• **TEXT BLOCK**:
[Begin]
Gotcha. The thing is, though, there are a lot of people on this thread who want to make the choice for him. It's his choice, It's his young adulthood. it's his finances, it's his life. I shouldn't have any say, particularly any say to say, "You shouldn't go to ManU. You should go to Bolton!" Second, I don't get the lack of confidence that people have in Shea. There are a lot of people here who seem certain he can't play for a big club and want him loaned or otherwise. Some posters have said they usually tamp down on enthusiasm about American players. To me in this case, that's just reactionary.
I can only speak for Sweden but I do often hear it from players coming here that the ability to move up to a big league is a major part of the appeal. The swedish league pay pretty similar wages to MLS from what I've gathered, so I think that's probably more of a Denmark thing to be able to really increase your salary. I had a quick look through the lists of transfer from Sweden to the top 10 european leagues this year: two players to Germany, three to Italy, three to Holland and two to Turkey. I'm a Djurgården supporter and it used to always be a running joke with us each silly season that Sheringham was on his way back to the club Norway still play a very british style, I don't think Denmark ever did and Sweden are currently moving away from it.
Giving my own perspective on this. For the past 5-6 seasons, every Belgian talent has been hyped to the highest of highs. I've heard absurd stories that link 18-year olds who have one half season of Jupiler League experience to clubs like Barça, Real, Man U. The reality is that after half a decade of hype, exactly five players have actually made it to top four teams in the top five leagues: Kompany at Man City Vermaelen at Arsenal Hazard at Lille Van Buyten at Bayern Lukaku at Chelsea And the last two are merely fringe players at those clubs at the moment.
Onyewu at AC Milan Granted, he flamed out there (partly due to injury)---is your standard "transferred to a top four in top five" or "stayed on the roster at a top four in top five"? Seems more like the former given your comment about fringe players.
[End]
• **TASK DIRECTIONS**: Reproduce the part of the soccer thread starting at "Onyewu at AC" and ending at "about fringe players.", keeping every word as it stands. The rows below were taken from a separate source, not from the soccer thread.

• **DATASET ROWS**:
[Begin]
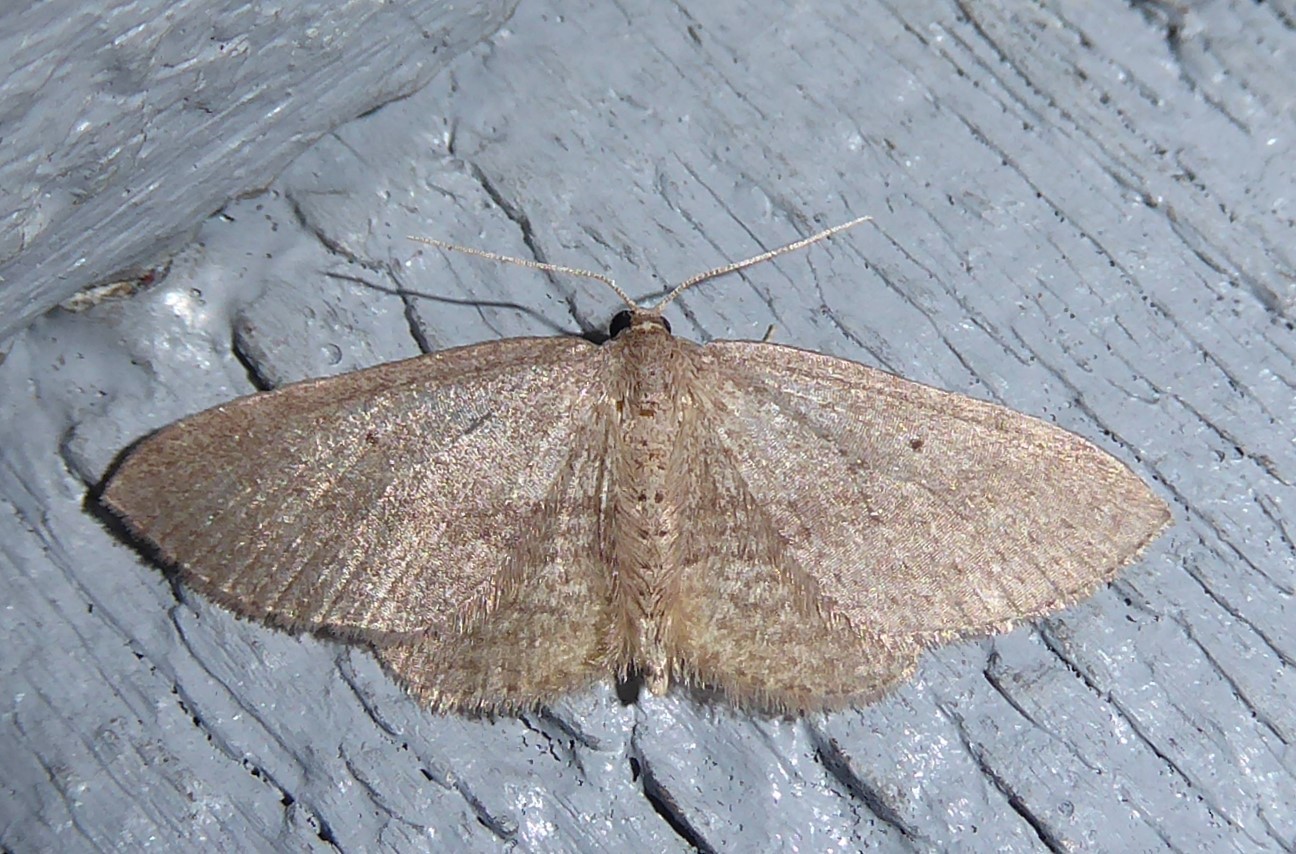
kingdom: Animalia
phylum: Arthropoda
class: Insecta
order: Lepidoptera
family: Geometridae
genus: Poecilasthena
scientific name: Poecilasthena schistaria
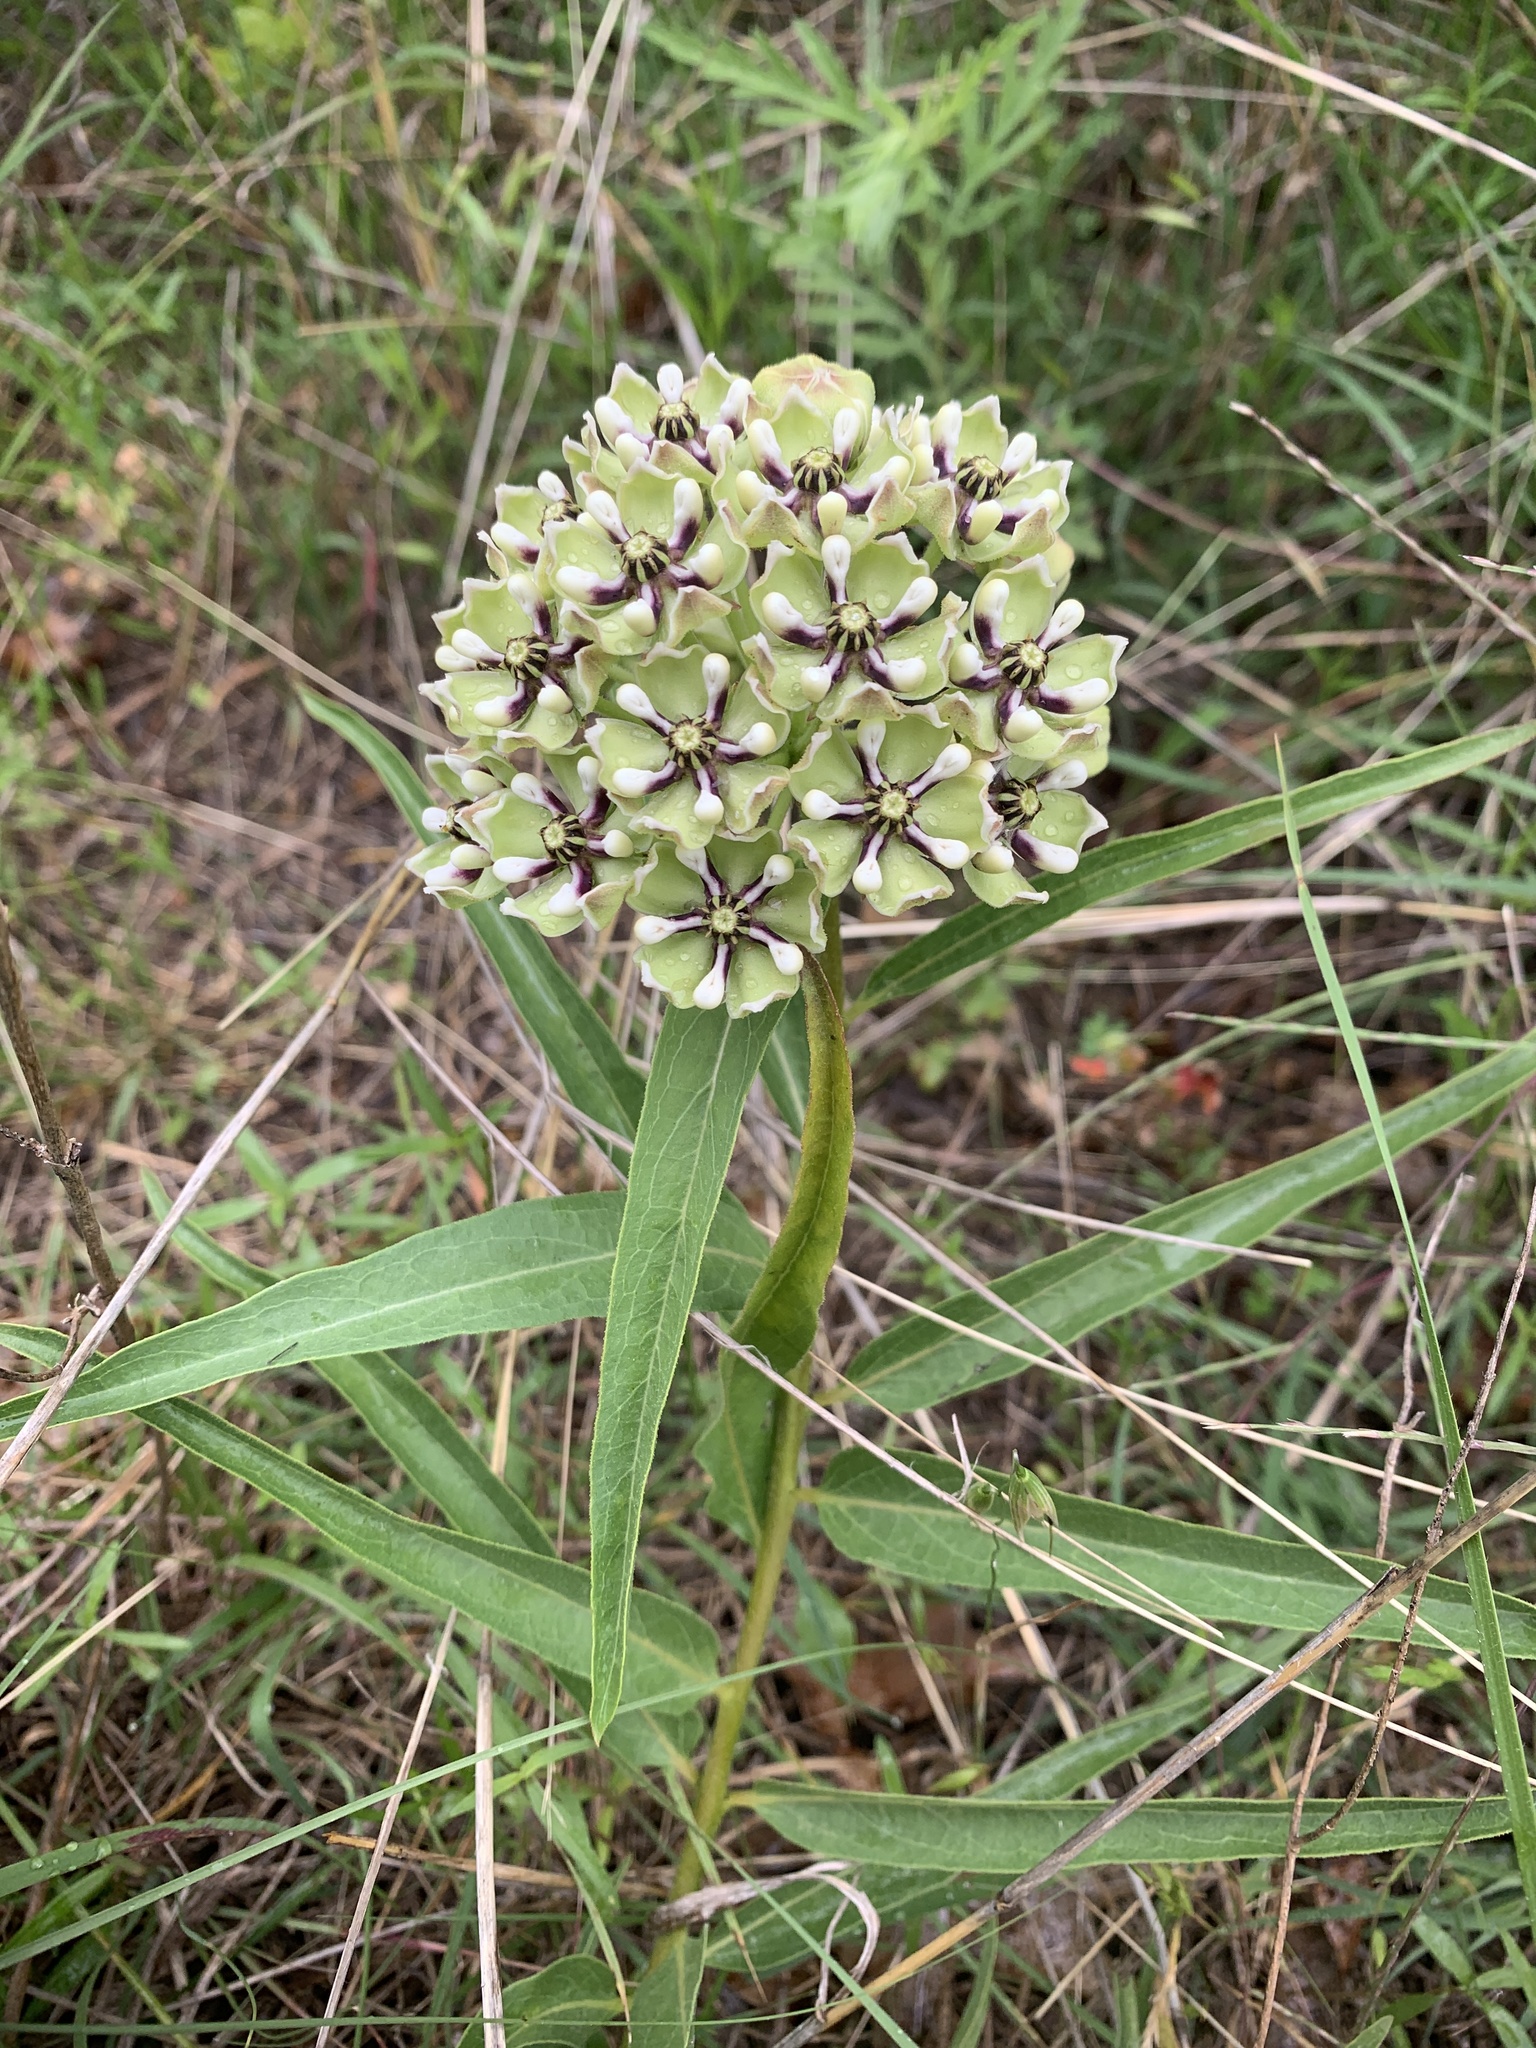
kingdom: Plantae
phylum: Tracheophyta
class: Magnoliopsida
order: Gentianales
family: Apocynaceae
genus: Asclepias
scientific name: Asclepias asperula
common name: Antelope horns
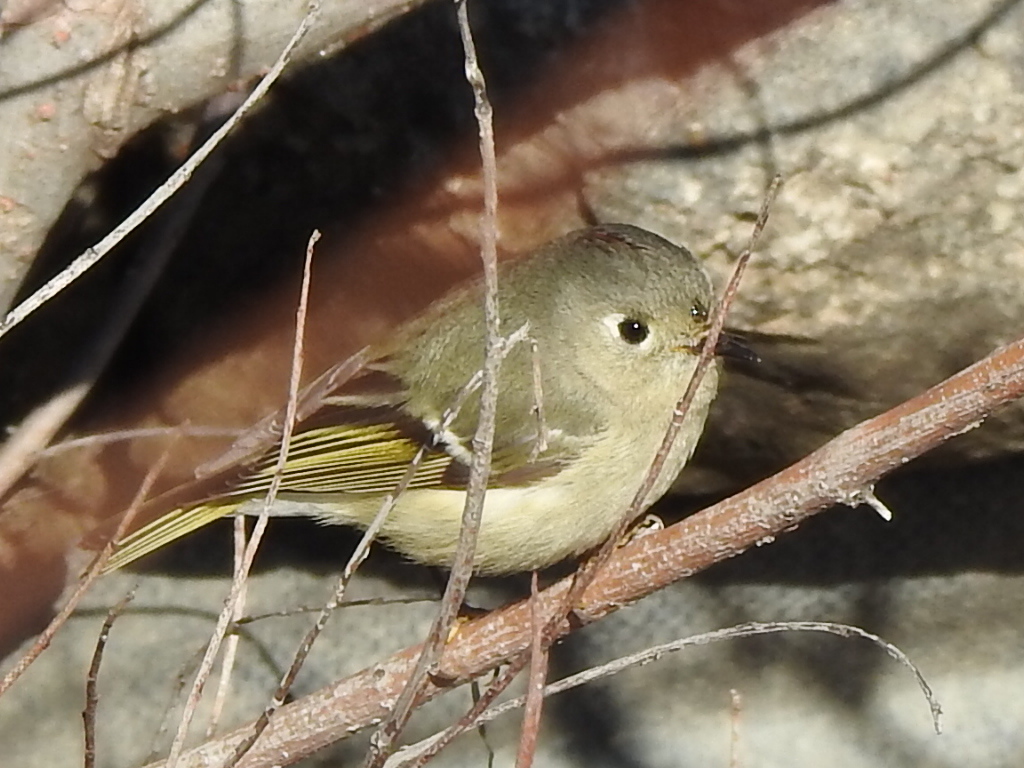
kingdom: Animalia
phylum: Chordata
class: Aves
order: Passeriformes
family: Regulidae
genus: Regulus
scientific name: Regulus calendula
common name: Ruby-crowned kinglet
[End]
• **EXERCISE OUTPUT**:
Onyewu at AC Milan Granted, he flamed out there (partly due to injury)---is your standard "transferred to a top four in top five" or "stayed on the roster at a top four in top five"? Seems more like the former given your comment about fringe players.